There is one way to decide what is best for you. Set a high value of this parameter and run the database for typical usage. Watch usage of shared memory using ipcs or similar tools. A recommended figure would be between 1.2 to 2 times peak shared memory usage.

2.2 Sort memory
This parameter sets maximum limit on memory that a database connection can use to perform sorts. If your queries have order-by or group-by clauses that require sorting large data set, increasing this parameter would help. But beware: this parameter is per sort, per connection. Think twice before setting this parameter too high on any database with many users. A recommended approach is to set this parameter per connection as and when required; that is, low for most simple queries and higher for large, complex queries and data dumps.

2.3 Effective Cache Size
This parameter allows PostgreSQL to make best possible use of RAM available on your server. It tells PostgreSQL the size of OS data cache.
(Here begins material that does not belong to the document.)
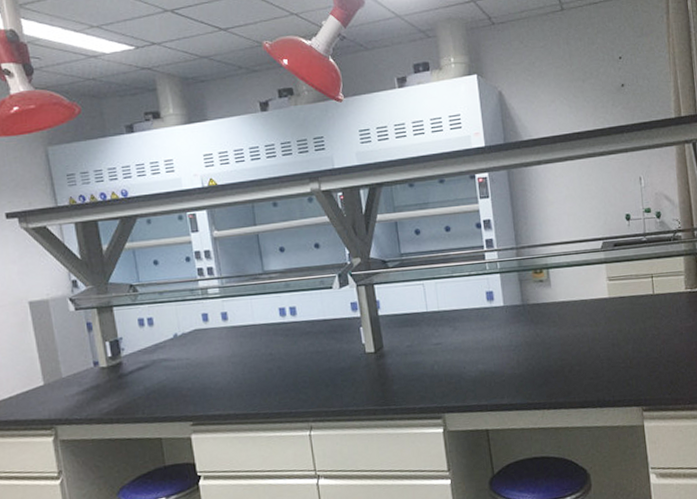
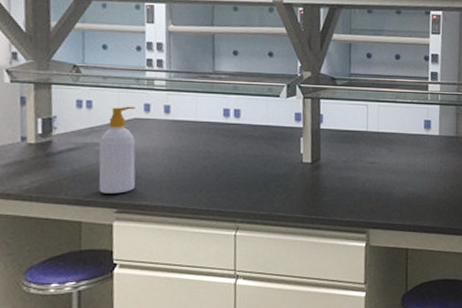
soap bottle: none [165,318,206,408] -> present [98,106,136,194]

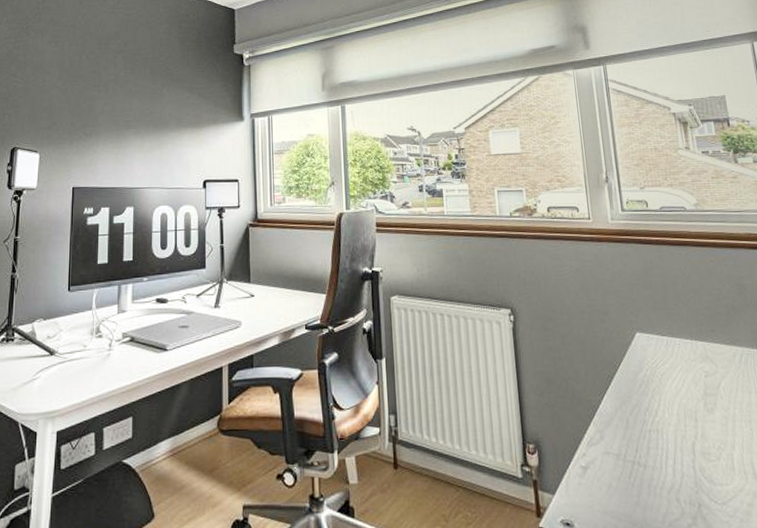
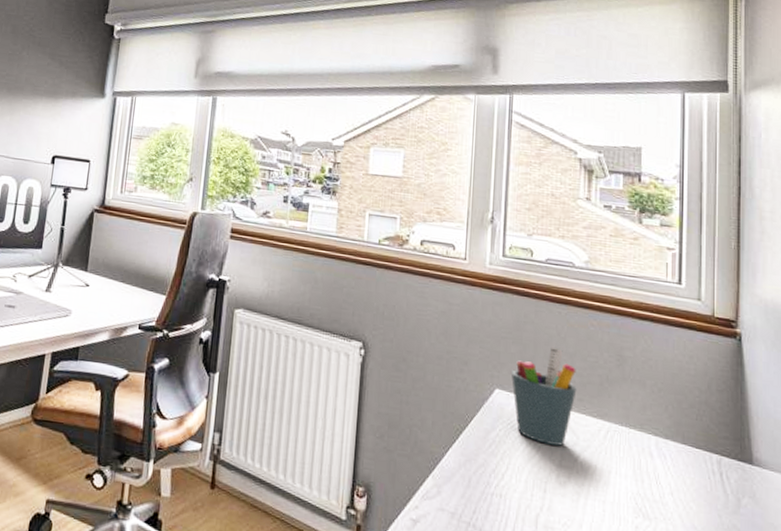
pen holder: none [648,286,708,376] -> present [512,346,577,446]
So that PostgreSQL can draw different execution plan based on that data.
Say there is 1.5GB RAM in your machine, shared buffers are set to 32MB and effective cache size is set to 800MB. So if a query needs 700MB of data set, PostgreSQL would estimate that all the data required should be available in memory and would opt for more aggressive plan in terms of optimization, involving heavier index usage and merge joins. But if effective cache is set to only 200MB, the query planner is liable to opt for the more I/O efficient sequential scan.

While setting this parameter size, leave room for other applications running on the server machine. The objective is to set this value at the highest amount of RAM which will be available to PostgreSQL all the time.